01/08/25 at 03:00 AM

An AI chatbot outperformed physicians and physicians plus AI in a trial - What does that mean?
JAMA; by Yulin Hswen, Rita Rubin; 12/27/24
Jonathan Chen, MD, PhD, an assistant professor of medicine, and Ethan Goh, MBBS, MS, a postdoctoral scholar, both at Stanford University, have collaborated for 2 years on studying the integration of human and artificial intelligence to enhance clinical decision-making. They published a randomized clinical trial in JAMA Network Open on October 28 that found that the use of a large language model (LLM) did not significantly enhance physicians’ diagnostic reasoning beyond that of conventional resources.
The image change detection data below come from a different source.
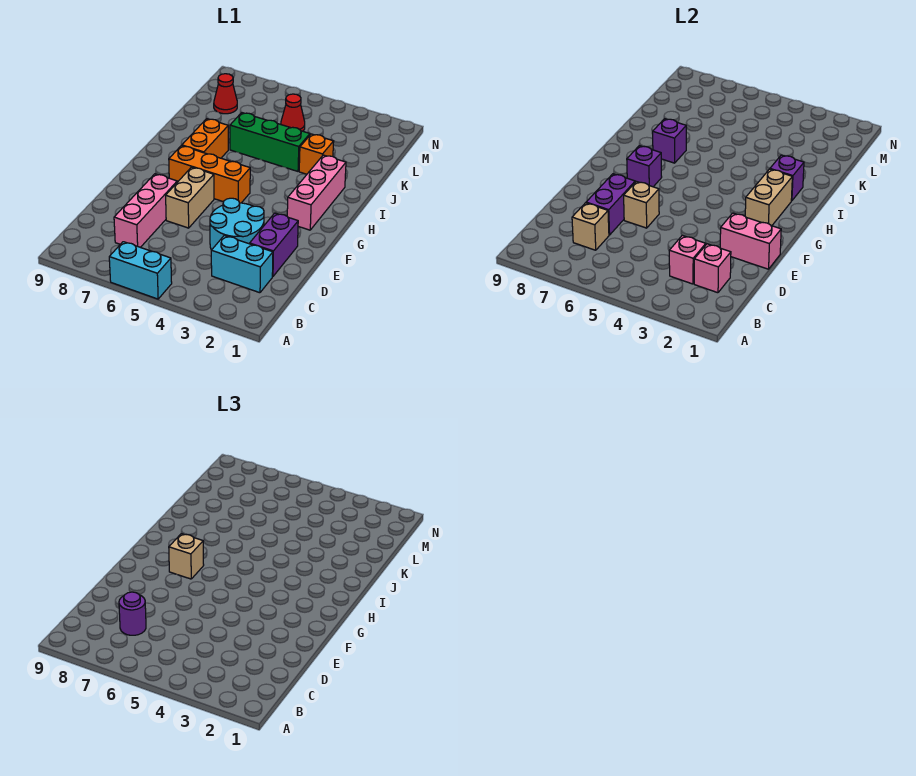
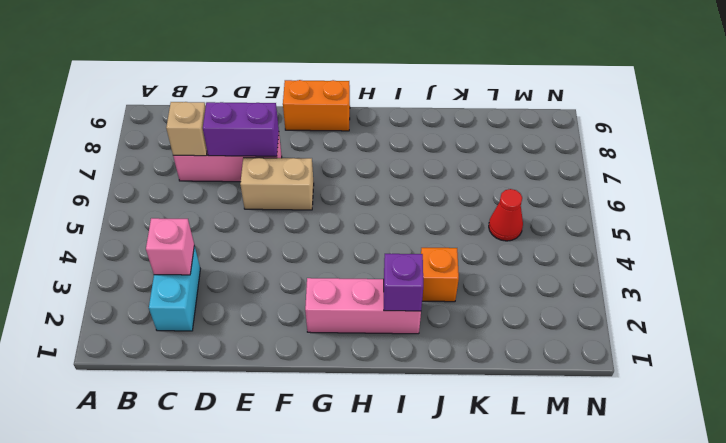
orange 1x2 brick [283,80,350,131] -> orange 1x2 brick moved to [182,119,228,158]
none -> cyan 1x2 brick [109,242,172,299]
none -> purple 1x2 brick [250,213,298,277]
none -> cyan 2x2 round brick [210,198,264,250]

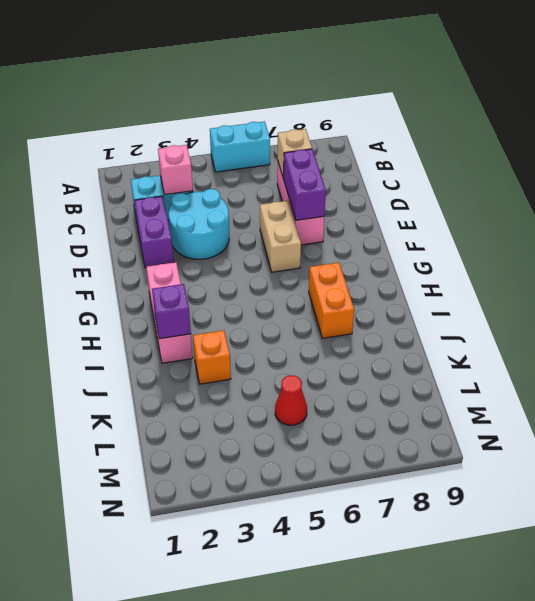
none -> orange 1x3 brick [169,146,250,203]
none -> green 1x3 brick [230,113,310,171]
none -> red 1x1 cone [214,74,237,114]

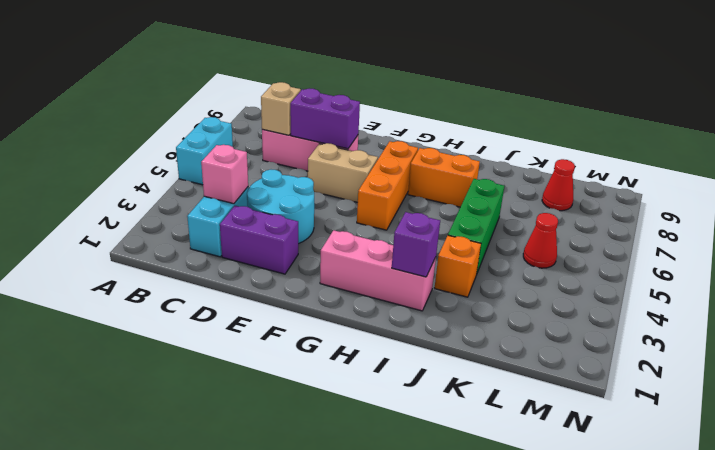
none -> pink 1x1 brick [694,244,731,293]
none -> pink 1x2 brick [720,213,781,269]
none -> tan 1x1 brick [624,182,659,228]

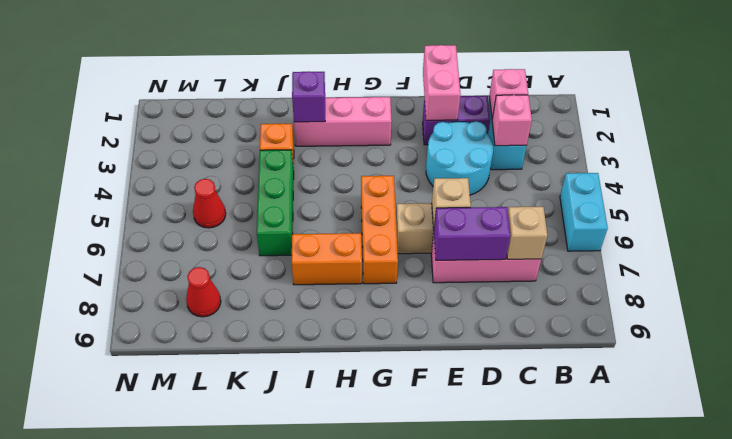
none -> tan 1x2 brick [745,169,792,226]
none -> purple 1x1 brick [627,146,662,187]
none -> purple 1x1 brick [653,119,686,163]

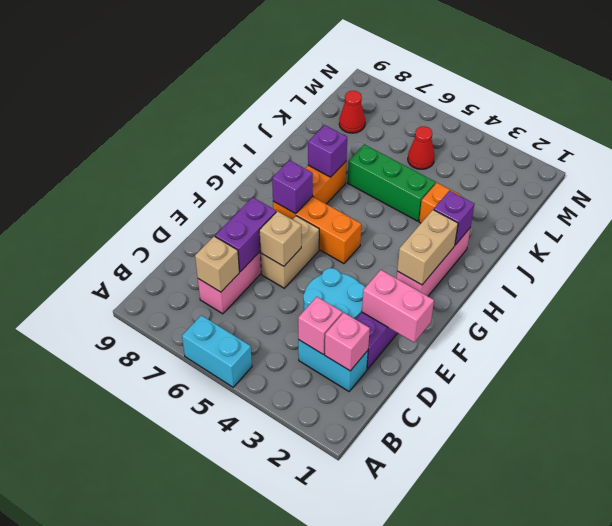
none -> purple 1x1 round brick [119,592,146,635]
none -> tan 1x1 brick [169,534,204,579]

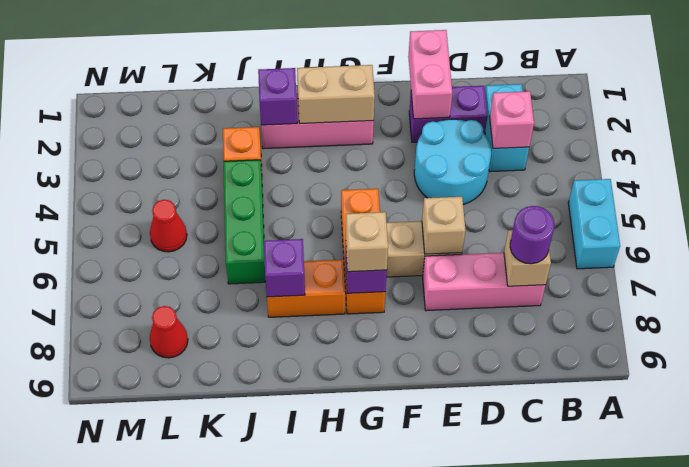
none -> pink 1x1 brick [694,244,731,293]
none -> purple 1x2 brick [586,174,635,235]

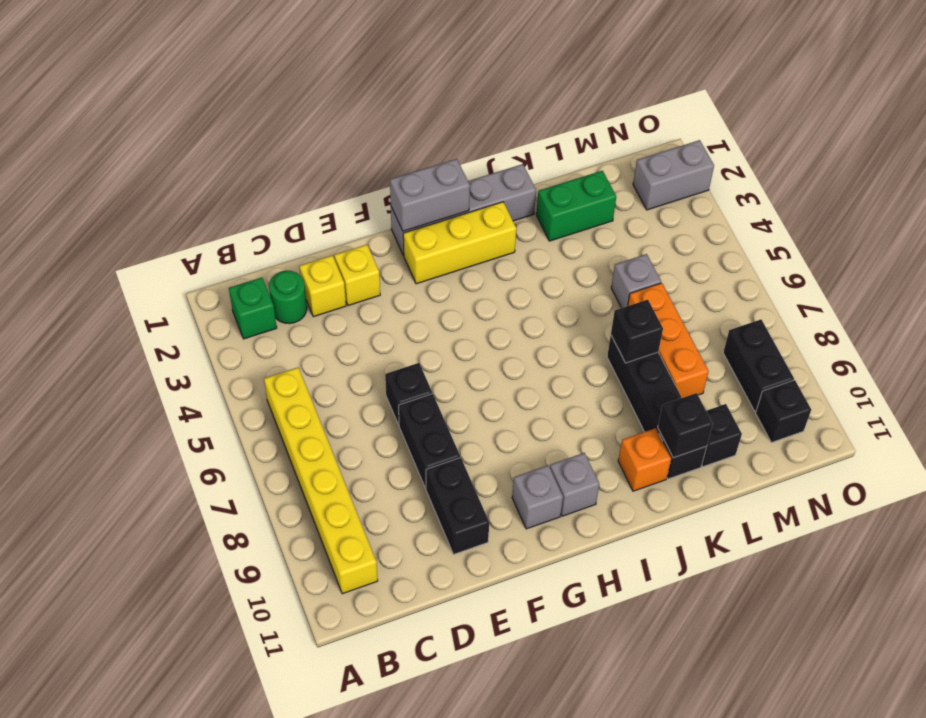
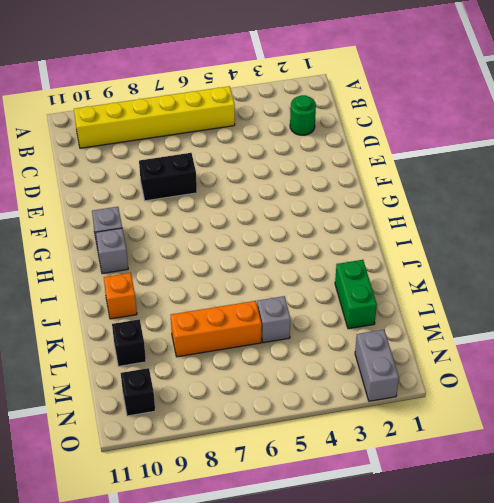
none -> green 1x1 brick [229,278,277,339]
none -> yellow 1x1 brick [299,255,346,317]
none -> yellow 1x1 brick [334,245,380,306]

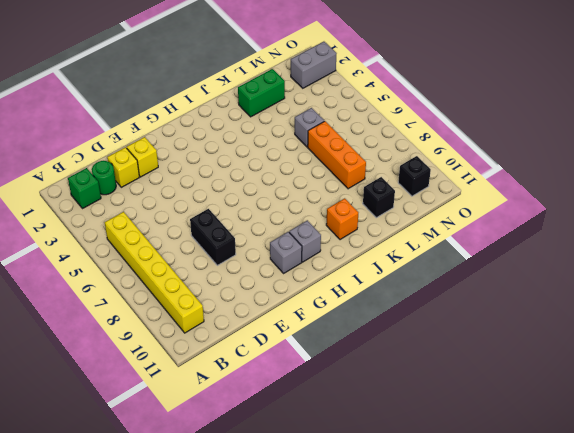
none -> black 1x1 brick [385,363,432,425]
none -> black 1x2 brick [426,457,489,554]
none -> grey 1x4 brick [391,164,536,256]

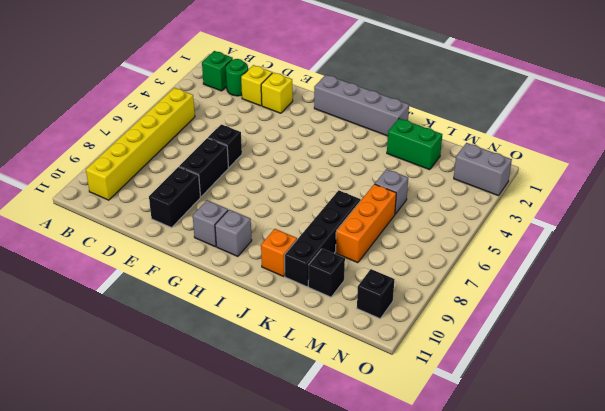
none -> yellow 1x3 brick [403,202,516,284]
none -> black 1x2 brick [723,320,794,411]
none -> grey 1x2 brick [390,159,470,231]

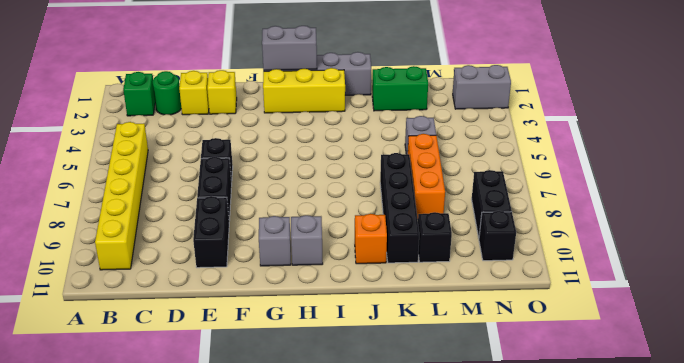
none -> black 1x1 brick [611,300,663,363]
none -> black 1x1 brick [658,393,713,458]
Surprisingly, though, the LLM alone performed better than the physicians did with either the LLM or the conventional resources... In our pilot study, we thought the doctors who had access to the chatbot were going to do way better than the doctors who only had access to the usual internet - UpToDate, PubMed, Google, whatever. Then when we actually did the randomized study, that didn’t turn out to be the case, which is really weird. The chatbot by itself did surprisingly better than all of the doctors, including the doctors that accessed the chatbot. That flew in the face of the fundamental theorem of informatics: human plus computer will deliver better results than either would alone. That sounds so good, right? I’ve been saying it as the last line in my talks for years. I don’t say it anymore because results like these challenge it.
Publisher's note: An interesting interview with the authors of JAMA's Large Language Model Influence on Diagnostic Reasoning article, which we ran 11/16/24.